DANDONG, China (AP) — A Chinese court sentenced Canadian entrepreneur Michael Spavor to 11 years in prison Wednesday in a spying case that has been linked to Beijing’s pressure campaign against the Canadian government over the arrest of an executive at tech giant Huawei.
Spavor and another Canadian were detained in China in what critics labeled “hostage politics” after the executive, Meng Wanzhou, was arrested at the Vancouver airport in late 2018 at the request of U.S. authorities.
A Canadian court will hear final arguments in the next few weeks over whether to hand Meng over to face U.S. criminal charges in connection with possible violations of trade sanctions on Iran.

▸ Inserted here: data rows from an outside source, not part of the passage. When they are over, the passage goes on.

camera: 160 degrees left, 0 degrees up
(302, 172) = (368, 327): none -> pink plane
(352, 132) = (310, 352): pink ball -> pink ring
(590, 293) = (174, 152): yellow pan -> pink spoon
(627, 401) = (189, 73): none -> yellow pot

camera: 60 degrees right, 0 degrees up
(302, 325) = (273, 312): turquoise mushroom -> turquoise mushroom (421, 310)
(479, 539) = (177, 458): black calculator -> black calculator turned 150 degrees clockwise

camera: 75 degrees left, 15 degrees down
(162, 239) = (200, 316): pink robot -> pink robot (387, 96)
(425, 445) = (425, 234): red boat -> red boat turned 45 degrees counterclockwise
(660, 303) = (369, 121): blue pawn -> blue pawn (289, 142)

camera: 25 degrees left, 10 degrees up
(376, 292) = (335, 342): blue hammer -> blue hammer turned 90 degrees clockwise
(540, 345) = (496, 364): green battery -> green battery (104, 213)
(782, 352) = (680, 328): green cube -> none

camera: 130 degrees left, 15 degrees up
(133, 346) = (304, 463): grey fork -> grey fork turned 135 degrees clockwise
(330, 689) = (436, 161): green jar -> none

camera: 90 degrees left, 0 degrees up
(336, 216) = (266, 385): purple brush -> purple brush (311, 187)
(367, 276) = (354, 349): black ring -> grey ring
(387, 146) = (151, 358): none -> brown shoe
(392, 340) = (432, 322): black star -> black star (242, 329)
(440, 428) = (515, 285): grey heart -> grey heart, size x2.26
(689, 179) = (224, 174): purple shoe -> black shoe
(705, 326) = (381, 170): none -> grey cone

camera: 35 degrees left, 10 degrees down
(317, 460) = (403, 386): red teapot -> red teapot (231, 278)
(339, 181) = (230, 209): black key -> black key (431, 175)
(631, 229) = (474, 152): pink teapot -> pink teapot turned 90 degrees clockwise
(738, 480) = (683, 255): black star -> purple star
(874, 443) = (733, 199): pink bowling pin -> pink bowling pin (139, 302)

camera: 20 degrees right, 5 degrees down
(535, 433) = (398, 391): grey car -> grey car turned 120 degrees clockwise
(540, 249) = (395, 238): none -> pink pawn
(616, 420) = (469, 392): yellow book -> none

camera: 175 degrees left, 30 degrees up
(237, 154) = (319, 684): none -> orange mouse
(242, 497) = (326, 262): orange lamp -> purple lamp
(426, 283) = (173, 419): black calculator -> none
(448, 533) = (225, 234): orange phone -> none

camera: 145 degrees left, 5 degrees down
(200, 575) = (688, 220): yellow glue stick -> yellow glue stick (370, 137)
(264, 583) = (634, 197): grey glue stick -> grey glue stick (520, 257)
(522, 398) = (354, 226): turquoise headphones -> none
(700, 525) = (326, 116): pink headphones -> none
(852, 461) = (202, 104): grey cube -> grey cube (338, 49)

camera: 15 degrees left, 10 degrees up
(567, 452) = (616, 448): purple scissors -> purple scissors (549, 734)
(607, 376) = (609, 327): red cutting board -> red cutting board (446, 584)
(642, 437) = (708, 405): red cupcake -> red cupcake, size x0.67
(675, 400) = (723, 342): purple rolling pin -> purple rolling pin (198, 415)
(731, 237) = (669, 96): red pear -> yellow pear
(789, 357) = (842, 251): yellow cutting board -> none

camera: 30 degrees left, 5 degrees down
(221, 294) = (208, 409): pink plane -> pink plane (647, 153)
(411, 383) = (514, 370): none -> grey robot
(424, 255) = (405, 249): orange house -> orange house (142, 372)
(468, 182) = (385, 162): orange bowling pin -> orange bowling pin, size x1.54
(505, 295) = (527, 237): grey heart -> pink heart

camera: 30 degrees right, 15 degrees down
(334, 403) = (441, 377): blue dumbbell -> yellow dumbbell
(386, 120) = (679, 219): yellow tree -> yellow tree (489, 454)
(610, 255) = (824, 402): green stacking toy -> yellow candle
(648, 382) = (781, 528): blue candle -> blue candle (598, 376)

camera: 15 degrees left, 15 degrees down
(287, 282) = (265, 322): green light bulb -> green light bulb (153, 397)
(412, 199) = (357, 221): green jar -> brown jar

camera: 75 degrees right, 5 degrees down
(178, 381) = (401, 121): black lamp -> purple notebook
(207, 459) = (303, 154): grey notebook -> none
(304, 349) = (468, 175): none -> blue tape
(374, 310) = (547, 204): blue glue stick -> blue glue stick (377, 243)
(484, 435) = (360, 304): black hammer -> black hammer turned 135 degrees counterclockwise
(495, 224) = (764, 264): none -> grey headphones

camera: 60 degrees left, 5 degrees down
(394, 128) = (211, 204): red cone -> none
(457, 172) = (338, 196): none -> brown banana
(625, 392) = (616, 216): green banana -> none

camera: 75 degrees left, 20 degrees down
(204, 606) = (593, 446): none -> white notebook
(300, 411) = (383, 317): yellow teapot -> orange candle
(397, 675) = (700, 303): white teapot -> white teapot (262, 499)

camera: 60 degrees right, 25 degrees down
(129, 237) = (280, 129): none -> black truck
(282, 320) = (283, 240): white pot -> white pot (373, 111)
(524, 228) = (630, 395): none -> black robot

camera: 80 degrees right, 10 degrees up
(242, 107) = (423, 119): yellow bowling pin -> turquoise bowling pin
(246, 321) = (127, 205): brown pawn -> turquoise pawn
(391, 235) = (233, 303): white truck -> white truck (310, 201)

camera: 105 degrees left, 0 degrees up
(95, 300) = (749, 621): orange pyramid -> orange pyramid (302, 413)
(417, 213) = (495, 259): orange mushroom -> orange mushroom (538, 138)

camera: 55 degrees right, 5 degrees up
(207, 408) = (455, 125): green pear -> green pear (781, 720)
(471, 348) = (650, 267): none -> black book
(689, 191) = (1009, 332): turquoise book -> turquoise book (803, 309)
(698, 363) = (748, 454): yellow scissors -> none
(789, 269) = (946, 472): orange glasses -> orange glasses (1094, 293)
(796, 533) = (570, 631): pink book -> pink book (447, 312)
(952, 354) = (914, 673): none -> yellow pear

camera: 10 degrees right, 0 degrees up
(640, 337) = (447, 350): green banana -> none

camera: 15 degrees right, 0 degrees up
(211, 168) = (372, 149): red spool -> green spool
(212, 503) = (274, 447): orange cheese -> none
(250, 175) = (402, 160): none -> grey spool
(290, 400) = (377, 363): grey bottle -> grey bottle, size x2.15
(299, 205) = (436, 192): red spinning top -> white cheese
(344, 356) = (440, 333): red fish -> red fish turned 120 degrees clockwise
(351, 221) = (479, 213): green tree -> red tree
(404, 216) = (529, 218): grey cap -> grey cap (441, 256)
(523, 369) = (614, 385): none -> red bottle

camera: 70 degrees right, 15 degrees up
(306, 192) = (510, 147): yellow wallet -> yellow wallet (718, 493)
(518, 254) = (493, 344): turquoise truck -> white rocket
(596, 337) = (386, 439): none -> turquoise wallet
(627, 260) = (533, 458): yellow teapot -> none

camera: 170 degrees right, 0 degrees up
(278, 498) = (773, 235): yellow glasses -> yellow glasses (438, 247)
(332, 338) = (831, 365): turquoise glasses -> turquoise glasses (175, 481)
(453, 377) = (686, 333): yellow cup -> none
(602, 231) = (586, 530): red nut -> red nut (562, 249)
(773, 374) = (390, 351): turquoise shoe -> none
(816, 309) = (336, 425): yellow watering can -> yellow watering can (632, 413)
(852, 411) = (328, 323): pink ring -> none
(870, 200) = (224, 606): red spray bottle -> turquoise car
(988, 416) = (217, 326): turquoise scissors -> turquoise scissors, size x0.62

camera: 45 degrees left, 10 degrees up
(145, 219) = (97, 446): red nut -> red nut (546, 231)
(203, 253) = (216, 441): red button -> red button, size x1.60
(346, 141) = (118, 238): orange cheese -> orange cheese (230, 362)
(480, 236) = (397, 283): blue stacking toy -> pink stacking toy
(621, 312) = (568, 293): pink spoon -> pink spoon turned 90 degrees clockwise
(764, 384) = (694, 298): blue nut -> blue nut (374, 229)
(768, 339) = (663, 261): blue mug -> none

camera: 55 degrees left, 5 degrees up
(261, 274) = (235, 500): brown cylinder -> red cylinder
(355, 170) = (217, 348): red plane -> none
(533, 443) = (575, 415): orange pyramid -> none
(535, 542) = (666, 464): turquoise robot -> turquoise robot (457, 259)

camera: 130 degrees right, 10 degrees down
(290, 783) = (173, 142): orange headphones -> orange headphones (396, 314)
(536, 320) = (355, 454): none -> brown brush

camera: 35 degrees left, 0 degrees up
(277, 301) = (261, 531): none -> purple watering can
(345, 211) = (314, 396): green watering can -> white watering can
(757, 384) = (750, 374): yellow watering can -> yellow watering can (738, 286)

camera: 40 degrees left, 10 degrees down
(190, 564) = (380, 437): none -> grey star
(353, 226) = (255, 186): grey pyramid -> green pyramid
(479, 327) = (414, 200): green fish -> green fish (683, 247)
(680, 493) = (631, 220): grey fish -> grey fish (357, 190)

Canadian Ambassador Dominic Barton met with Spavor after his court hearing at a detention center in the city of Dandong, about 210 miles (340 kilometers) east of Beijing on the North Korean border.
The ambassador said Spavor asked to send three messages: “Thank you for all your support, it means a lot to me. Two, I am in good spirits. And three, I want to get home.”
“I have a lot of respect for how he’s handling this,” Barton told journalists after the verdict. “He’s strong, resilient, focused on what’s happening. We had a very good conversation.”
Spavor was also fined 50,000 yuan ($7,700), Barton said.
China has released few details of the charges, other than to allege Spavor was a conduit for intelligence and sensitive information provided to former Canadian diplomat Michael Kovrig beginning in 2017.
Kovrig also was detained in December 2018 and tried on spying charges, though no word has been given about a verdict. The two have been held in isolation for more than two years with only periodic contact with Canadian Embassy staff.
On Tuesday, a Chinese court rejected the appeal of a third Canadian whose 15-year prison sentence in a drug case was abruptly increased to the death penalty following Meng’s arrest. The case of Robert Schellenberg has been automatically appealed to China’s Supreme Court.
Meng, the chief financial officer of Huawei Technologies Ltd. and daughter of the company’s founder, was arrested Dec. 1, 2018, in Vancouver on U.S. charges of lying to the Hong Kong arm of the British bank HSBC about possible dealings with Iran in violation of trade sanctions.
Meng’s lawyers argue the case is politically motivated and what she is accused of isn’t a crime in Canada.
China’s government has criticized the arrest as part of U.S. efforts to hamper its technology development. Huawei, a maker of network equipment and smartphones, is China’s first global tech brand and is at the center of U.S.-Chinese tension over technology and the security of information systems.
Beijing has repeatedly demanded Meng’s immediate release. While denying a direct connection between her case and the arrests of Spavor and Kovrig, Chinese officials and state media frequently mention the two men’s fates in relation to whether or not Meng is allowed to return to China.
At the Canadian Embassy in Beijing, Deputy Head of Mission Jim Nickel told reporters the timing of the detentions of Spavor and Kovrig and “consistent communications” from the Chinese government “linking them to Ms. Meng” makes clear they were “arbitrarily detained for the purpose of political leverage.”
Barton earlier said he didn’t think it was a coincidence the cases in China were happening while Meng’s case was advancing in Vancouver.
Spavor was based in China but had extensive links with North Korea in tourism and other commercial ventures that brought him into contact with the isolated communist state’s leadership.
Nickel said the Canadian government had complained to China that Spavor’s trial “failed to meet basic standards” of fairness and defendants’ rights.
The news conference at the Canadian Embassy was attended by representatives from 25 countries, including the ambassadors from Britain, Australia and New Zealand and diplomats from the U.S., Japan, Germany, France, the EU, Italy and Sweden.
The Huawei case is one of a series of conflicts between Beijing and other governments over China’s technology ambitions, human rights in Hong Kong, Xinjiang and Tibet and territorial claims in the South China and East China Seas.
China has tried to pressure Canadian Prime Minister Justin Trudeau’s government by imposing restrictions on imports of canola seed oil and other products from Canada.
Meanwhile, Beijing is blocking imports of Australian wheat, wine and other products after its government called for an investigation into the origin of the coronavirus pandemic. The disease that has killed more than 4.3 million people was first detected in the central Chinese city of Wuhan in late 2019, although China has suggested it may have originated overseas, a theory that has not been embraced by medical experts.